The problem: Retype the entries below word for word, leaving out every picture.

Stored records
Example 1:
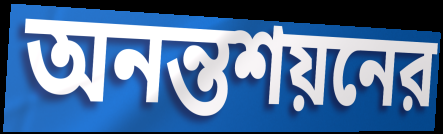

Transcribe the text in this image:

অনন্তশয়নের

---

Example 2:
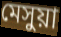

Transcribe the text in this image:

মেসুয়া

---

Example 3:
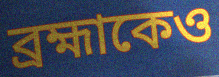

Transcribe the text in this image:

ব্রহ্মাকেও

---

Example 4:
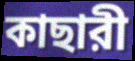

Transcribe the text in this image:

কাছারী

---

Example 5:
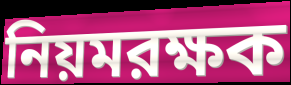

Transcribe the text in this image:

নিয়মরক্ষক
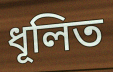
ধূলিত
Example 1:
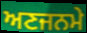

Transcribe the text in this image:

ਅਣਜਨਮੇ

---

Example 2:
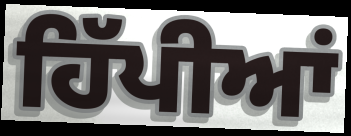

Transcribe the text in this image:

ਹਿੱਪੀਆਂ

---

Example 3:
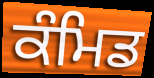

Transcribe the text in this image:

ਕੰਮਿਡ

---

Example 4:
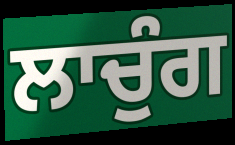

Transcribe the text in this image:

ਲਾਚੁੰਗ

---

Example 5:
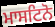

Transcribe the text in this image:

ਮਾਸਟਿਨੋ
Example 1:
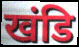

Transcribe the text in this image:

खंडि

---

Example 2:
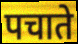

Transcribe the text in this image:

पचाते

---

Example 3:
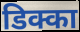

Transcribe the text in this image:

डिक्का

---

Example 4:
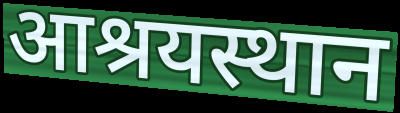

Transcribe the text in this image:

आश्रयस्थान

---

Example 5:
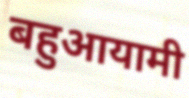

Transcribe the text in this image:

Task answer:
Example 1:

Transcribe the text in this image:

অনন্তশয়নের

---

Example 2:

Transcribe the text in this image:

মেসুয়া

---

Example 3:

Transcribe the text in this image:

ব্রহ্মাকেও

---

Example 4:

Transcribe the text in this image:

কাছারী

---

Example 5:

Transcribe the text in this image:

নিয়মরক্ষক
ধূলিত
Example 1:

Transcribe the text in this image:

ਅਣਜਨਮੇ

---

Example 2:

Transcribe the text in this image:

ਹਿੱਪੀਆਂ

---

Example 3:

Transcribe the text in this image:

ਕੰਮਿਡ

---

Example 4:

Transcribe the text in this image:

ਲਾਚੁੰਗ

---

Example 5:

Transcribe the text in this image:

ਮਾਸਟਿਨੋ
Example 1:

Transcribe the text in this image:

खंडि

---

Example 2:

Transcribe the text in this image:

पचाते

---

Example 3:

Transcribe the text in this image:

डिक्का

---

Example 4:

Transcribe the text in this image:

आश्रयस्थान

---

Example 5:

Transcribe the text in this image:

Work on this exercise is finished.